University of Connecticut athletic director David Benedict released new tailgating policies in an email to the student body last month, despite already-low football game turnouts.
The policies include a ban on hard liquor, kegs and bulk quantities of alcohol, glass bottles and pets, according to the email. New restrictions have also been imposed on parking and bus registrations.
“Law enforcement will have a greater presence than in past years to ensure that the tailgating policies are followed and that unacceptable behavior is wiped out,” Benedict wrote. “The student lot was created three years ago with the hope that providing an exclusive lot for students would create more enthusiasm and camaraderie among the student body, and I still think that can be realized.”
The move comes after UConn’s decision to make admission to all sporting events free on a first-come, first-serve basis. The football games in particular have reached the lowest attendance numbers since the opening of Rentschler Field, bringing in only about 10,000 fans per game, according to an article in The Daily Campus.

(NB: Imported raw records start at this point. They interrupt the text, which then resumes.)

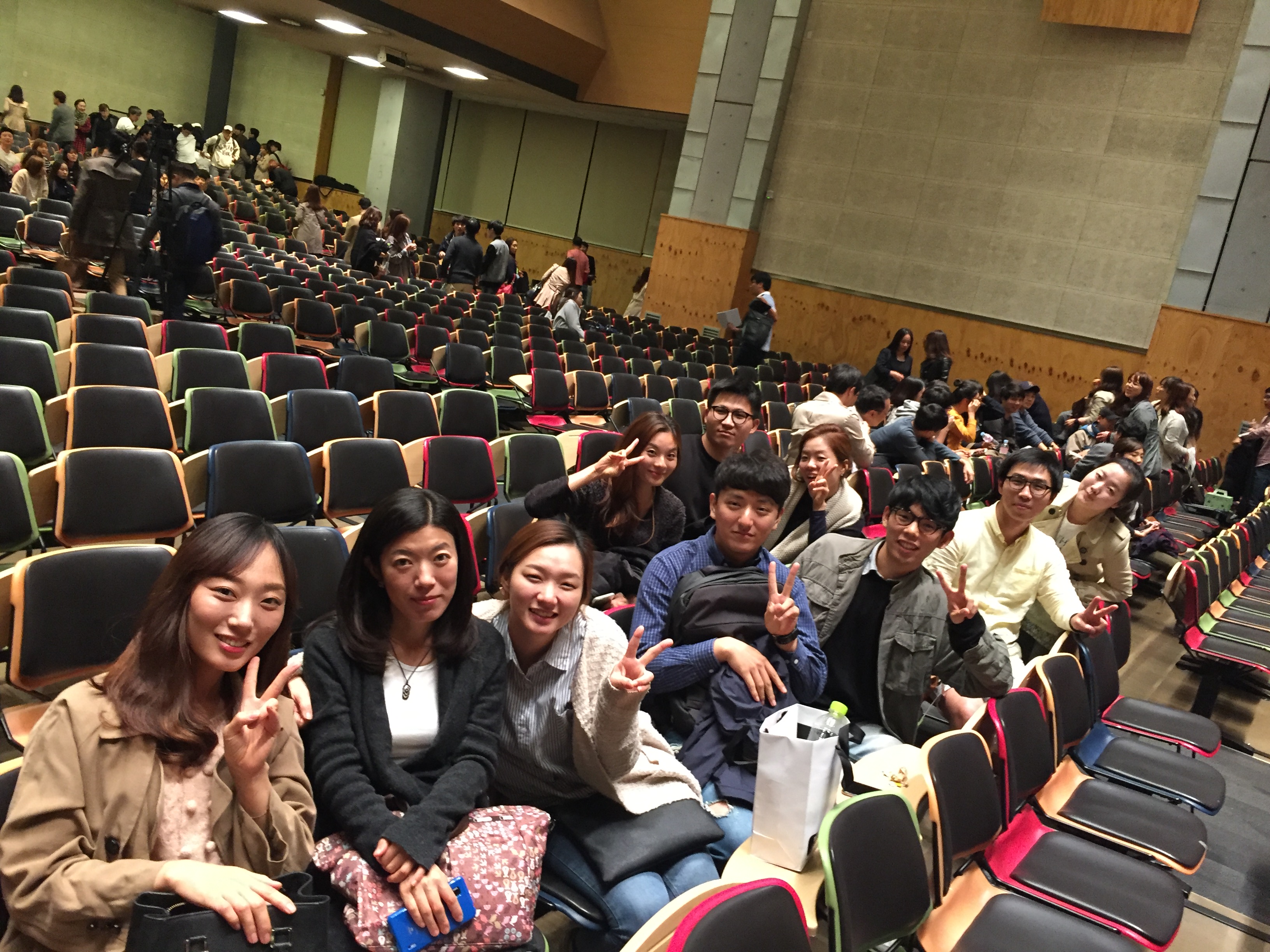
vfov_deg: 48.2
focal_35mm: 29
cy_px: 476
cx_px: 635
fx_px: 1064
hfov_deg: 61.7
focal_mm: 4.15
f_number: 2.2
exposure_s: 1/24
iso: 250
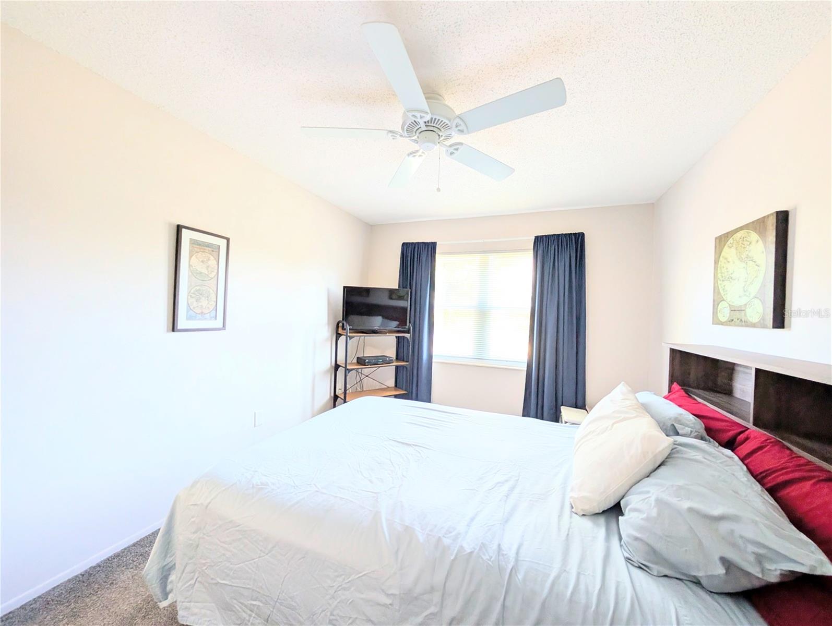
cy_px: 313
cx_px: 416
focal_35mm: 12
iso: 81
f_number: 1.7
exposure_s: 1/53.2
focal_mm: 2.02
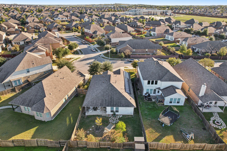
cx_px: 114
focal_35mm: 22
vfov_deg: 57.2
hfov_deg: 78.6
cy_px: 76
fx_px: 139
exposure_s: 1/400
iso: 100
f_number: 2.8
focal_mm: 8.4
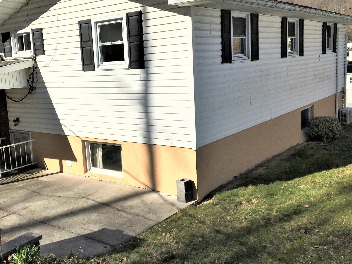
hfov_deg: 47.5
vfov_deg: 36.8
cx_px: 136
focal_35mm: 39
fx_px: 397
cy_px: 116
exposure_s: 1/3663
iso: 25
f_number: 2.2
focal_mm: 4.15
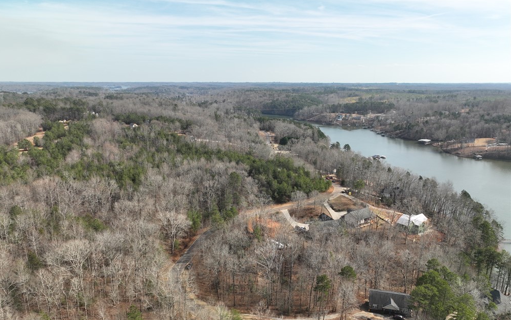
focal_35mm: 26
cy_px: 178
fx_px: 362
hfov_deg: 70.4
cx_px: 250
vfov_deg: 47.5
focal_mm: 12.29
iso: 150
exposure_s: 1/200
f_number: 2.8
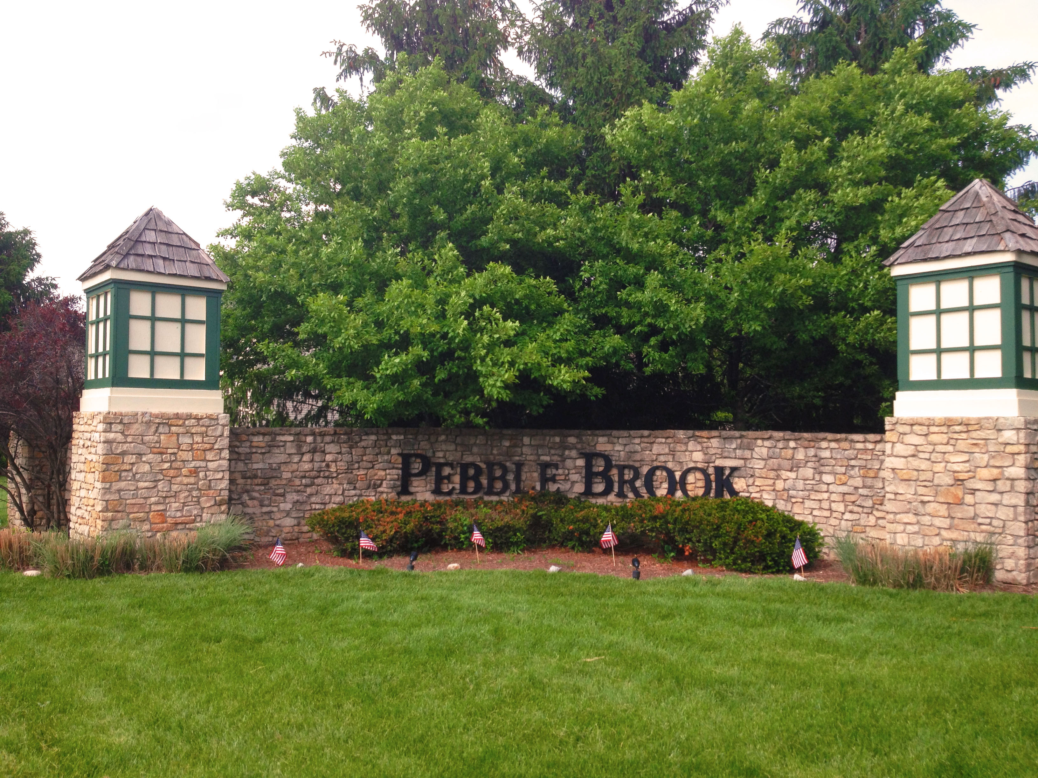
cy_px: 389
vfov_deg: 40.7
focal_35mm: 35
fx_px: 1050
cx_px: 519
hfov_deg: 52.6
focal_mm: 4.28
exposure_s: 1/800
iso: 50
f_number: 2.4
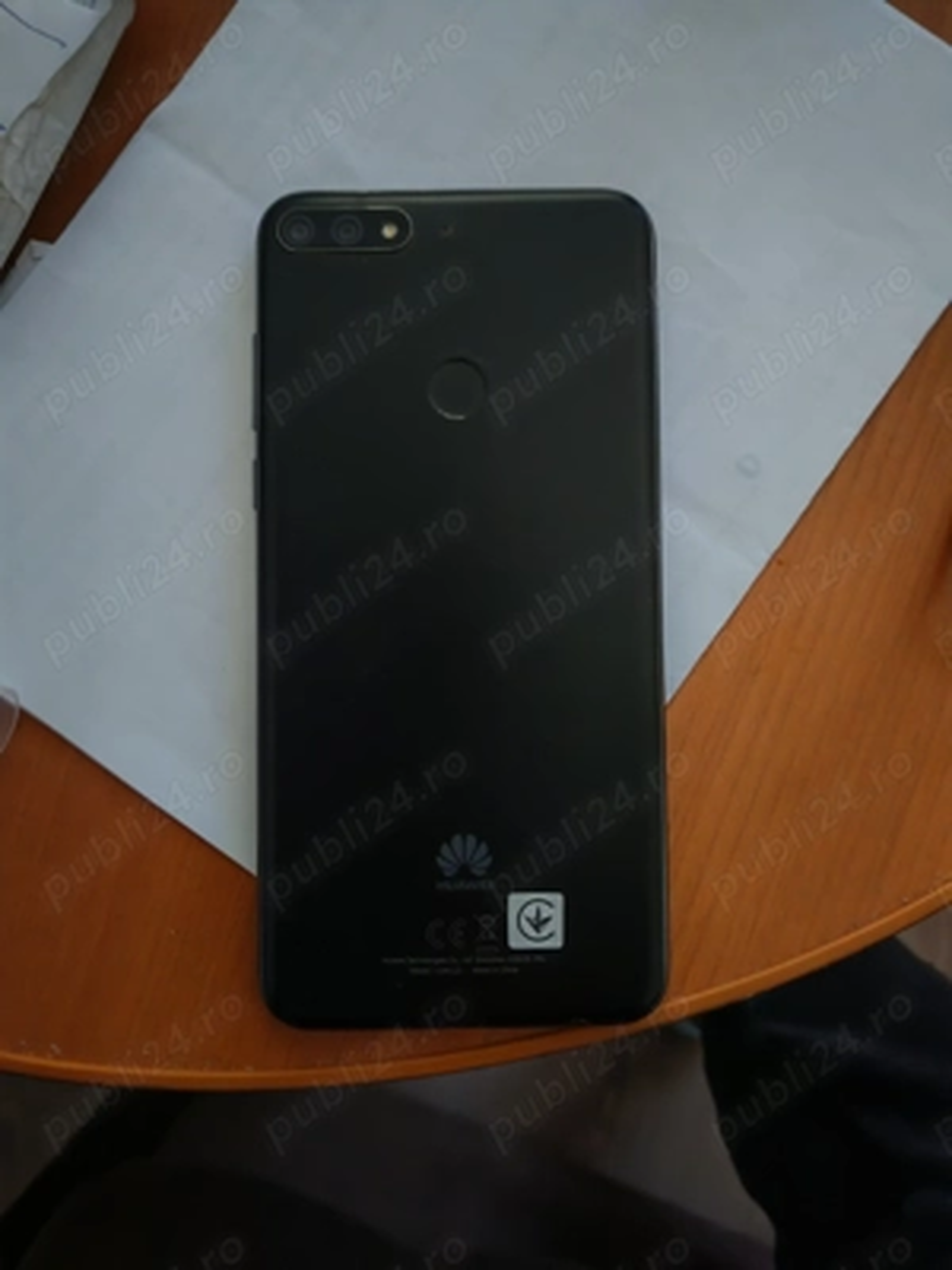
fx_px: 990
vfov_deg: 65.3
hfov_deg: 51.4
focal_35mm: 27
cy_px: 635
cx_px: 476
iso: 2500
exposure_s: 1/17
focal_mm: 5.52
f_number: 1.95
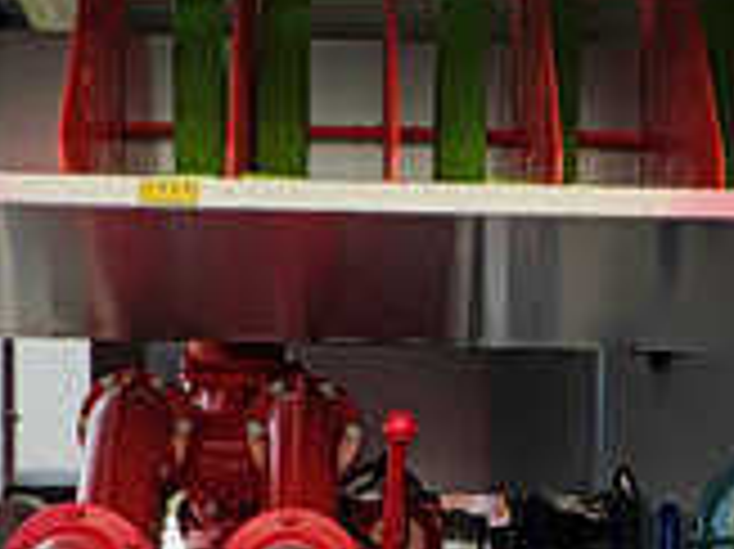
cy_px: 713
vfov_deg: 20.8
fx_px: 1356
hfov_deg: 30.2
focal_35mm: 64
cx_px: 419
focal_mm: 1.82
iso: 50
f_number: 2
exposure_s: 1/410
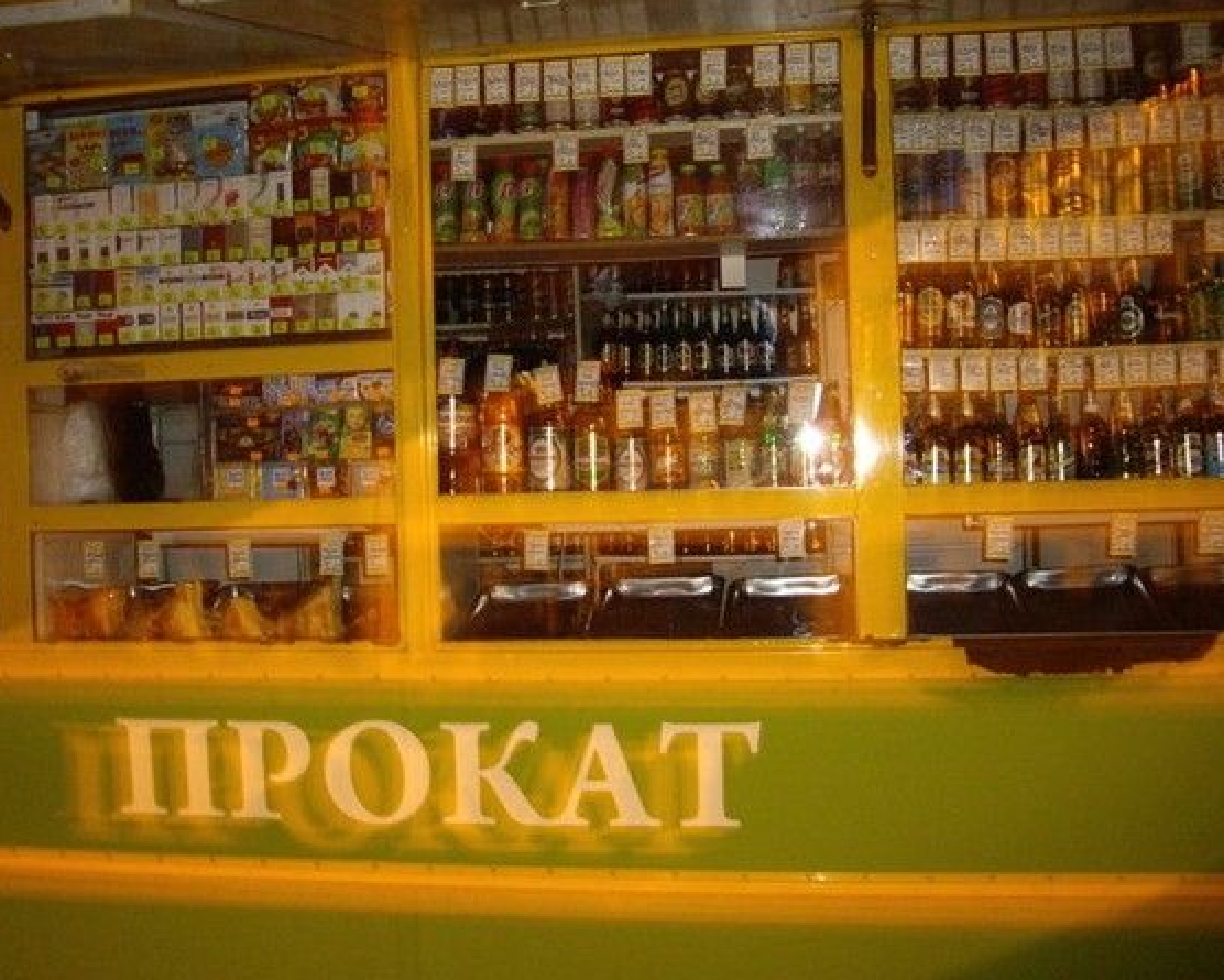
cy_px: 491
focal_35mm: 40
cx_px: 568
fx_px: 1449
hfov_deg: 45.8
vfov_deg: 37.3
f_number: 2.8
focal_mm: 7.9
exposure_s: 1.6
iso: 400
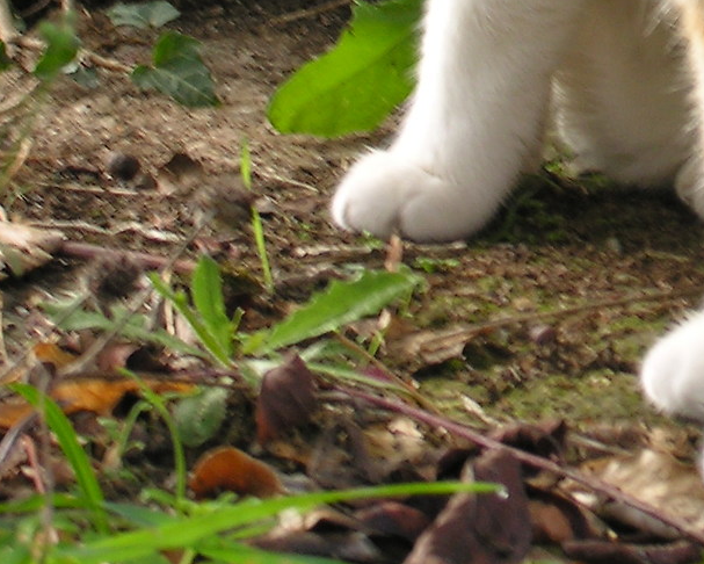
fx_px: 6836
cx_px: 1004
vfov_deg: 4.7
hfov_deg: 5.8
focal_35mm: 328
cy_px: -331
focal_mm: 21.6
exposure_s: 1/33.5
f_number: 4.9
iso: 50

Despite the changes, some students, like fifth-semester real estate and urban economics major Colvert Moore, have expressed that the new policies are not overtly strict and are necessary to keep peace and order at tailgates.
“Tailgates have every right to be closely monitored,” Moore said. “There can be a balance between fun and safety.”
Other students, like fifth-semester environmental engineering major Joseph Forleo, said he did not notice a major change in the policing of the tailgate despite the new guidelines.
“I did not see more of a presence of cops,” Forleo said. “I did see more people standing on trucks still, on elevated surfaces, so I do not think they were actually cracking down on that. Maybe it was just where I was.”
Forleo said he thinks the rules will likely turn away students who come to the games solely to tailgate, but will bring in more students who are more serious about staying for the football game.
“I think making the rules more strict probably scared off some people, especially incoming freshmen who wanted to go to the tailgate,” Forleo said. “But I guess if you were going just for the game, you would still go anyway.”
Benedict warned that tailgating privileges would be compromised for UConn students, should they not follow the new rules.
“If the student culture cannot adhere to the appropriate guidelines, the student tailgating privileges will be eliminated,” Benedict said. “We want every fan to feel safe and secure as they enjoy the game and root for the Huskies.”